Two weeks ago MIssImp had the great fortune to spend time in workshops and show with the legendary Susan Messing, What fun. Lots of people have things to say about her, and the improv we did with her. This is the second of a couple of posts about our thoughts.
Adi
Re-blogged from sunnysideupadi.wordpress.com
I had heard of Ms Messing indeed, who had been in films such as ‘While You Were Sleeping’ and ‘The Break-Up’ and has done extremely, talented and quirky Improv.
This fabulous, charming, and brutally yet quirkily, outspoken; not at all orthodox (which, by the way, is her personal USP) lady reminded me why I fell in love with Improv in the first place, and that I should keep doing it for myself, rather than trying to prove myself to other people…
The past few weeks/months, I’d felt a lull in my improv, I never got the high because I felt my confidence in it was flat, and I was like the monitor on a life support machine, going ‘beeeeeeeeeeeeeeep’. My improv high was dead. I attended jams, missed 3 in a month recently, due to yes being busy, but also truth be told, not feeling good enough about my improv.
For the first time in a Gorilla Burger, I wanted to be the relish, the coleslaw on the side, or salad leaves on the side, wilted, rather than the juicy fleshy meat waiting to be bitten, with Improv juices running all down my chin, my arms and my boobs. In fact, my nipples were rather dry, for Improv jamming.
So when I attended the [Susan Messing] workshop this week, I got barbequed, grilled, in the hottest way possible. Screw the salad leaves, I was the animal wanting to be put in the burger and eaten!
Read the rest of Adi’s really long and brilliant post here.
Nick
What a week! I’m no improv nerd, I don’t know the names and faces of the US improv scene. I’ve got a passing familiarity with the history and some of the major influences, but beyond that I don’t really care. I’ve got plenty of other stuff to geek out about in my life! What I like is adding something new to what I know and feel about improv. I have zero interest in just copying what someone else is doing and I don’t care how successful they are at it. That’s not the point – improv to me is not a formulaic exercise, it’s a continual learning experience of human synthesis. I don’t like being told what to do – it makes me walk away.
So Susan Messing was a blast of fresh air (much like the thunderstorms that accompanied her arrival). Monday and Tuesday were twin three-hour evening workshops on the themes of Joy and Specificity. A lot of it was listening to Susan expound on her feelings about improv and how she continually reinvests in the sheer joy that it gives her. She finds that joy by committing herself to the details and using them to generate and inform characters. It’s a fun approach and it certainly pays off. The organic way of beginning a scene, of discovery that leads to further and frequently more bizarre revelations certainly appeals to me. It’s great to hear someone else describe how you feel about something – hearing it from another’s lips makes it more real and concrete. Susan has numerous mantras that run through the workshops about being immersed in the reality of the scene, sticking to what you’ve established and milking the joy out of it.

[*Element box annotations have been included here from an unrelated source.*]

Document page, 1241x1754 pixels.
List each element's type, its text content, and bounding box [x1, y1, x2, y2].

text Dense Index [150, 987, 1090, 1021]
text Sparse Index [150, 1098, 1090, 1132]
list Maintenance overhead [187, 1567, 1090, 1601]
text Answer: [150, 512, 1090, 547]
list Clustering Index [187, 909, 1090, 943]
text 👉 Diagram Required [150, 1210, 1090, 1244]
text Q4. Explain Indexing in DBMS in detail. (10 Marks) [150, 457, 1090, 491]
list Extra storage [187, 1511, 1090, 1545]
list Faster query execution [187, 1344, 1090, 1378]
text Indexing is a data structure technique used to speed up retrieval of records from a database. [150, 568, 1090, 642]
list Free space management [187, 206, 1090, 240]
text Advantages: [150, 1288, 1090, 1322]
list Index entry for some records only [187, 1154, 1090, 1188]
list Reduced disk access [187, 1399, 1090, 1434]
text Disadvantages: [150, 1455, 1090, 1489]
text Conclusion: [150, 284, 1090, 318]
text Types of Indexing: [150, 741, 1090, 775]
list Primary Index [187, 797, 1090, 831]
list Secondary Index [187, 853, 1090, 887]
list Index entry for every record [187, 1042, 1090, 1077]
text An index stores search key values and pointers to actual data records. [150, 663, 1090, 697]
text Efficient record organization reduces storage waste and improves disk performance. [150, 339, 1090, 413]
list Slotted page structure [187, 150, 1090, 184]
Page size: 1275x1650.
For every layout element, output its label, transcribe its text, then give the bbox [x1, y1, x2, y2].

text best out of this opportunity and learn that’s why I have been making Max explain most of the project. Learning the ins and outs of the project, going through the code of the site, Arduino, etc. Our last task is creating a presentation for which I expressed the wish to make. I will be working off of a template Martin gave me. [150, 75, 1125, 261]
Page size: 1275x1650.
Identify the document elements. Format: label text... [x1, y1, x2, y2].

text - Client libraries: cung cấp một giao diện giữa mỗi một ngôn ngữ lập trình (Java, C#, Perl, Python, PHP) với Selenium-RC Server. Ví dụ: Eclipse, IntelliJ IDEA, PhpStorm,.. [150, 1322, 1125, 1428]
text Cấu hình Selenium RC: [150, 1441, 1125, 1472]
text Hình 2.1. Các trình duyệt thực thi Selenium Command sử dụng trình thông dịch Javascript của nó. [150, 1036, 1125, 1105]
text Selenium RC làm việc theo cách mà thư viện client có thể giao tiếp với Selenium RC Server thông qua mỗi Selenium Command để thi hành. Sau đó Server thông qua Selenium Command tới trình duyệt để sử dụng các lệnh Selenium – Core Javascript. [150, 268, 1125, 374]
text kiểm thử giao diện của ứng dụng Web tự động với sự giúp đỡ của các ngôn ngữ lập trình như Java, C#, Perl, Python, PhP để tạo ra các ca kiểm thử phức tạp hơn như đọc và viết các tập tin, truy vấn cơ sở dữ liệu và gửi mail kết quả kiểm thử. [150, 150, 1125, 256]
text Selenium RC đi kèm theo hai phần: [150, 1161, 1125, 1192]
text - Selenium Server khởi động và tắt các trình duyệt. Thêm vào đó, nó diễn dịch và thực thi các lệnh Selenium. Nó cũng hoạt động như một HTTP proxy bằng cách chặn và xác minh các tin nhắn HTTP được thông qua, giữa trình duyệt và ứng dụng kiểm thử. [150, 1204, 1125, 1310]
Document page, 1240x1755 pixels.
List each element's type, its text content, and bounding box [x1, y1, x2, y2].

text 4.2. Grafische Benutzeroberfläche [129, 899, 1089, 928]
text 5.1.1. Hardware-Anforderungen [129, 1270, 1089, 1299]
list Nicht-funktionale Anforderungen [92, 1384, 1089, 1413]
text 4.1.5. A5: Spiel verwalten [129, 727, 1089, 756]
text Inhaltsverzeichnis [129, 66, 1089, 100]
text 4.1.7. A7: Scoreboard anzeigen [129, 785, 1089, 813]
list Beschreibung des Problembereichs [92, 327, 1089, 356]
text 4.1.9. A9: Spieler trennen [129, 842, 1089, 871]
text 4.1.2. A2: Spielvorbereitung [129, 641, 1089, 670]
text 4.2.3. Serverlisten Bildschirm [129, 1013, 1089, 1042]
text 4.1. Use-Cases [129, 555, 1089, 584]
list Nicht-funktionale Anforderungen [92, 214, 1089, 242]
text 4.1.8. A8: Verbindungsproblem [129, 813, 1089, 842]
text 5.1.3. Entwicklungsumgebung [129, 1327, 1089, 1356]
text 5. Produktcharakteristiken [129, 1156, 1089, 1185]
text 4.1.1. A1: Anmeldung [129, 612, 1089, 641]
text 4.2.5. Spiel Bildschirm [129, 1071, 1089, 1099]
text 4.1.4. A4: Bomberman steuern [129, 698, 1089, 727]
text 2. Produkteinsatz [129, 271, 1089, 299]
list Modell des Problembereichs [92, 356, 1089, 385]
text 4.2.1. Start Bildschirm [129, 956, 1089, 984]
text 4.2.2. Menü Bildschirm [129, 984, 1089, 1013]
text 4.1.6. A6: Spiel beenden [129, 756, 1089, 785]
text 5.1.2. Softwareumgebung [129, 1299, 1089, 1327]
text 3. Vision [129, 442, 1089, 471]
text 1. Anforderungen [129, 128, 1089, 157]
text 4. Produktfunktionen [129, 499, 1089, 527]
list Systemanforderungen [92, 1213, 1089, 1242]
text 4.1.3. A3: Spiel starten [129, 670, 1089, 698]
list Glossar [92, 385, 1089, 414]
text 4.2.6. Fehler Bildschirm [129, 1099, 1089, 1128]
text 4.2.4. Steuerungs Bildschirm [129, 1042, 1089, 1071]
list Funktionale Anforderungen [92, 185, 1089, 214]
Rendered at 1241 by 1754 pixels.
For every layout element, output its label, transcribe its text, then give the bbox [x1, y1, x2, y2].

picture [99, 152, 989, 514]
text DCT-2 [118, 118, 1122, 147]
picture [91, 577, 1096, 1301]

I found it useful and I laughed an awful lot. It is always useful for someone else to confirm your experiences and feelings. We’ve had teachers before who have said much the same things about improv, but I’ve rarely encountered anyone who is so passionate about it and who believes so deeply in the art. That impressed me. We also spent a chunk of time with the Fisticuffs team, learning some new ways of playing and reinforcing the group. We talked quite a lot about our hopes for MissImp and what we could achieve together – it feels pretty good and hopeful for the future. Personally I shall take away the feeling of adding to a scene by participating in the world rather than trying to make an entrance funny or valuable as an end in itself, the value and fun of adding detail (something I already enjoy) and remembering and using it later, and of just how much I enjoy playing with my teammates.
We had a show on Wednesday, allowing Fisticuffs to play together and see if we’d picked anything up. It was a great deal of fun, though I felt we were affected by the usual problem of jamming our heads full of information and trying not to trip over it. So unusually it was our group scenes that were the best and funniest rather than our two player scenes. Cool! We were followed by the glorious Project 2 with Chris Mead and Katy Schutte. That’s a sublimely entertaining science fiction longform show, exquisitely crafted out of accident, ingenious choice and raw geekery. Fucking brilliant. The final act was Susan’s UK edition of her long-running show Messing With A Friend, in this case our lad Lloydie. It’s lovely to see other people perform and produce a show unlike any other (hell, ain’t that the whole damn point of improv?) and I think we nailed that as a show – three completely different sets by individuals and groups working together beautifully. Now we should have world peace.